Of all the people who've tried to argue this with me, only 4 have ever taken up the challenge to read the book. Of those, there have been exactly zero to come back with any criticism of the specifics in the book, including the conclusions drawn. One of them then went to study at George Mason, not directly under Morowitz, but in the same department.

Sure, I've seen criticisms of his stuff.
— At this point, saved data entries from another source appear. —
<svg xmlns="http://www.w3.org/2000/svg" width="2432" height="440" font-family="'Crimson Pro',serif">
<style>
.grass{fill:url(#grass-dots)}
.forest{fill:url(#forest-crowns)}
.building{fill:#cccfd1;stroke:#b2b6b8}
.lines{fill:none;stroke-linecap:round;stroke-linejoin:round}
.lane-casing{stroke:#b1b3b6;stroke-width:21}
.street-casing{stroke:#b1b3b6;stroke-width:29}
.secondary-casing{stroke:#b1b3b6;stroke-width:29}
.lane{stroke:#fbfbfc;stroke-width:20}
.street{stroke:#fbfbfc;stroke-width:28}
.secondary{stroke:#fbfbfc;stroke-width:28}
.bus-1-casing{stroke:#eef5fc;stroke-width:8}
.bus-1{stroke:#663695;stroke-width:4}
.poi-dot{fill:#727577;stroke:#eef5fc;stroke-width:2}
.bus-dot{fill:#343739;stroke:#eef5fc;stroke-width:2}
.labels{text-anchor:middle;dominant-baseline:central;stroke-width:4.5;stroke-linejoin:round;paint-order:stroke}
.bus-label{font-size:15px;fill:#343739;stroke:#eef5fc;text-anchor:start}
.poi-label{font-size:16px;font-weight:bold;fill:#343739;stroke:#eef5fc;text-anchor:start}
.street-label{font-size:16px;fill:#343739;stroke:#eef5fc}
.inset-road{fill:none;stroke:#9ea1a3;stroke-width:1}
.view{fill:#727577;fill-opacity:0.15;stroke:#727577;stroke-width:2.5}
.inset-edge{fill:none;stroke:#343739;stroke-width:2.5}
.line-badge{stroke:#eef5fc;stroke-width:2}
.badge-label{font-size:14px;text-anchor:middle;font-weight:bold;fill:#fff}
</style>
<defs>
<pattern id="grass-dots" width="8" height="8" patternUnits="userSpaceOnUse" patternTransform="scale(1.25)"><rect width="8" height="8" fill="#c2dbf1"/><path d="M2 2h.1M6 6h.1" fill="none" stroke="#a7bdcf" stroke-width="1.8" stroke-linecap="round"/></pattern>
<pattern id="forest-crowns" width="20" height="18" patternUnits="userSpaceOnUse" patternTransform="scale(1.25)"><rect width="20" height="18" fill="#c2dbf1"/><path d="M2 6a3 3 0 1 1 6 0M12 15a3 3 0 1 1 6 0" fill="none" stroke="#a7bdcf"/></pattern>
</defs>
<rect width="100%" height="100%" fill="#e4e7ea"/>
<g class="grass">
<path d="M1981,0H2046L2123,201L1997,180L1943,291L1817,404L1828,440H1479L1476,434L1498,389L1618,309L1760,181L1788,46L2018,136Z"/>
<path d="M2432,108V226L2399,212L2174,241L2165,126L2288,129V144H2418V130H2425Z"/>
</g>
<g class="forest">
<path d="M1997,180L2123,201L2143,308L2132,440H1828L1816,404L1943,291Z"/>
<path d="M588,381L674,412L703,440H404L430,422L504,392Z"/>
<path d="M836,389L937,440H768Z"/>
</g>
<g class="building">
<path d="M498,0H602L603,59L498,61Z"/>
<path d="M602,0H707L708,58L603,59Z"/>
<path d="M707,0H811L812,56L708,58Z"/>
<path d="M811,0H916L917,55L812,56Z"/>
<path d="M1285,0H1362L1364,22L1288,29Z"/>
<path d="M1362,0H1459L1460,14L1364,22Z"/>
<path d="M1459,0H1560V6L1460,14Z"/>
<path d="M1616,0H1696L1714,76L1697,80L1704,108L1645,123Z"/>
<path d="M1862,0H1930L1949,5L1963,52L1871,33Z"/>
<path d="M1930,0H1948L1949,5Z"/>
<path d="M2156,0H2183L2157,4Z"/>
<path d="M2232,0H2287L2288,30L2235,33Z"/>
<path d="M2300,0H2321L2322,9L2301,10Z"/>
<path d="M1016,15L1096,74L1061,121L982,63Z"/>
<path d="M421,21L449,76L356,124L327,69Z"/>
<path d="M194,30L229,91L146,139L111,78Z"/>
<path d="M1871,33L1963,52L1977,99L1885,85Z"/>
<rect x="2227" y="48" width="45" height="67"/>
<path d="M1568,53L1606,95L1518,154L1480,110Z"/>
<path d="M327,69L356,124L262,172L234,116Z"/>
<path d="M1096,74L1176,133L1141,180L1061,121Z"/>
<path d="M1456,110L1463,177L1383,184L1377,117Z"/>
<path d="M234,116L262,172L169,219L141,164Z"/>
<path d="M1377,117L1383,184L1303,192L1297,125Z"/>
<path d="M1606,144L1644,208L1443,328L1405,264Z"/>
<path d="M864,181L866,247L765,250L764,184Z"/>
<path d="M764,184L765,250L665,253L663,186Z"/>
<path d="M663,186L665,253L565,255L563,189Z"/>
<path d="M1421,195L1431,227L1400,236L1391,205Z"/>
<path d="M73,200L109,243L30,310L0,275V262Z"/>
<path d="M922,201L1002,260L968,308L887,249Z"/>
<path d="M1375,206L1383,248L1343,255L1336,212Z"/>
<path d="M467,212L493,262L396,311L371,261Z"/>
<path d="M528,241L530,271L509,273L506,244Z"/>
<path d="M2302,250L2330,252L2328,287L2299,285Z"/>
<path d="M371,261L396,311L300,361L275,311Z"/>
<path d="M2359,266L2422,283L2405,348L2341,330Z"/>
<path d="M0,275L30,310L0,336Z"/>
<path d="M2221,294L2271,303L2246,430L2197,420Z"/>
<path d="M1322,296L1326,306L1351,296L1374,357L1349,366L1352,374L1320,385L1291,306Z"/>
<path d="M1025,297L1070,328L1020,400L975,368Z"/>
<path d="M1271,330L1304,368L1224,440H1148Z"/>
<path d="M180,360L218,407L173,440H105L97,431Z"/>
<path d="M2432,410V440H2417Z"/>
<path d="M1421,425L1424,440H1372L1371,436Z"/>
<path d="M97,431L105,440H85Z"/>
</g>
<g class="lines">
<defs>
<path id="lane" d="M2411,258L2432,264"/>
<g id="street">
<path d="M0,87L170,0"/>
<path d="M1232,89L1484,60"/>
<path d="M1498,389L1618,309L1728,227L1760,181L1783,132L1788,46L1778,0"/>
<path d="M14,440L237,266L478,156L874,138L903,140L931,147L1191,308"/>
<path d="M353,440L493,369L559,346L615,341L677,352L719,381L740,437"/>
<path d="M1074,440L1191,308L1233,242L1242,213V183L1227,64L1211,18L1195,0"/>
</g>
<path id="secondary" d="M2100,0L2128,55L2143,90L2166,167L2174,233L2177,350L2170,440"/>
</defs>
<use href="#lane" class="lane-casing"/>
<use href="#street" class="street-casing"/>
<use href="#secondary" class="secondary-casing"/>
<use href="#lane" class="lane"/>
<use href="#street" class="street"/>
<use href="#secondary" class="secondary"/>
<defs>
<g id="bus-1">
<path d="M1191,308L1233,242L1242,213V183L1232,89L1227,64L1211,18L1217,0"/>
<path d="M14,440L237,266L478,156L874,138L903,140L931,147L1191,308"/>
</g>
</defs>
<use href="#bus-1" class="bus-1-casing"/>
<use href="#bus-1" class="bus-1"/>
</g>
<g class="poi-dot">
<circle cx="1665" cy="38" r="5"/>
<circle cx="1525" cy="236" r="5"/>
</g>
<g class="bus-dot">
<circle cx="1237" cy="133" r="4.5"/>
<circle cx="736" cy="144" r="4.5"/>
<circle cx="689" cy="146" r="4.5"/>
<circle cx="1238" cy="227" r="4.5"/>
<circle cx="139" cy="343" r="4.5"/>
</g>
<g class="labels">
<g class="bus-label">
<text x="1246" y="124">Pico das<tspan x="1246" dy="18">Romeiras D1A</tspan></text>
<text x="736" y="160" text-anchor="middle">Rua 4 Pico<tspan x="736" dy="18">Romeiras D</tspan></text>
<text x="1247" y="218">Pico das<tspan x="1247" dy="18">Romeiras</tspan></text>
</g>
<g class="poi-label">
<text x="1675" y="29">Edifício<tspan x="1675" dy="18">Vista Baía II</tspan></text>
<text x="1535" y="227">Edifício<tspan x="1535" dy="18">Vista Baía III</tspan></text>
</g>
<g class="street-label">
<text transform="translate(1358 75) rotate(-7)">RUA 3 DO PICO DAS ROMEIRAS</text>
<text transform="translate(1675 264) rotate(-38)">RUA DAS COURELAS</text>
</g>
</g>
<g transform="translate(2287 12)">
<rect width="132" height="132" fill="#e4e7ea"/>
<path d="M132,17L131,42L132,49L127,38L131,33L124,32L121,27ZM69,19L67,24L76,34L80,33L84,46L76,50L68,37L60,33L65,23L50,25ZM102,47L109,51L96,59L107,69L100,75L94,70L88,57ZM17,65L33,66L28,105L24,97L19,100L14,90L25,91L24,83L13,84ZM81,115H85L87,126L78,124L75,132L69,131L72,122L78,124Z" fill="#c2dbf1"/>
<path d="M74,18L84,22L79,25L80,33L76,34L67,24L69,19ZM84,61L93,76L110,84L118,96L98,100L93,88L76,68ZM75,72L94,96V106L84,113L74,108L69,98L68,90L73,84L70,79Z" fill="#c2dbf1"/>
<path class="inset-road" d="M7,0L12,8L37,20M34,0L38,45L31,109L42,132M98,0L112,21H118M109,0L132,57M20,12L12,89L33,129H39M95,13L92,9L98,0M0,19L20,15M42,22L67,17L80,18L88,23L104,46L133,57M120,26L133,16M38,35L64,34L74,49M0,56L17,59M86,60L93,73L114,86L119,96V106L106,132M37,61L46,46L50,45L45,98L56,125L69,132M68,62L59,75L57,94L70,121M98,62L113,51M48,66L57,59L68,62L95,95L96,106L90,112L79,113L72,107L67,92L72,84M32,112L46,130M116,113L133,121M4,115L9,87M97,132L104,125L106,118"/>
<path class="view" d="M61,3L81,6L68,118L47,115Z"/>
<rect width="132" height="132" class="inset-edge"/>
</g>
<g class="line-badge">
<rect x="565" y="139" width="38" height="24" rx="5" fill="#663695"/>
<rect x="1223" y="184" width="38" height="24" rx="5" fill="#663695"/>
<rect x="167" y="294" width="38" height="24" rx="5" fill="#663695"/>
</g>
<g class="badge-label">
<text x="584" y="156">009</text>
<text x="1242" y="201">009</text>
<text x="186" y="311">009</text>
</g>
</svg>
I've also seen that he doesn't respond to them, and I know why: they don't understand what he said or the basic science behind it, they pay him lip service in an effort to 'respond' with their own unrelated agenda, or they don't bother to try and simply attack his publication with formulaic restrictions they think are requirements. Morowitz writes books. People make whiny noises about a lack of "peer review". They fail to grasp that this requires peers. Morowitz has a few peers, but mostly in his understanding of complex dynamic systems, not in his erstwhile 'field'. Those peers have little to say, and those with the most to say can't think large enough to enter the same realm. Nor do they seem to notice that the actual science being used is undergrad textbook level so well accepted that few reference the origin (except in historical background) and nobody dare criticize for fear of ridicule. Laws of thermodynamics, ideal gas law, that sort of stuff. They can't, won't or don't read and understand what he wrote. I wouldn't respond to that either.

Get the book and try it. It's not that difficult to follow. Check his material against textbook contents. He's not making up anything except how its put to use, and his one example -- the whole Earth -- is obviously not the only one it can apply to.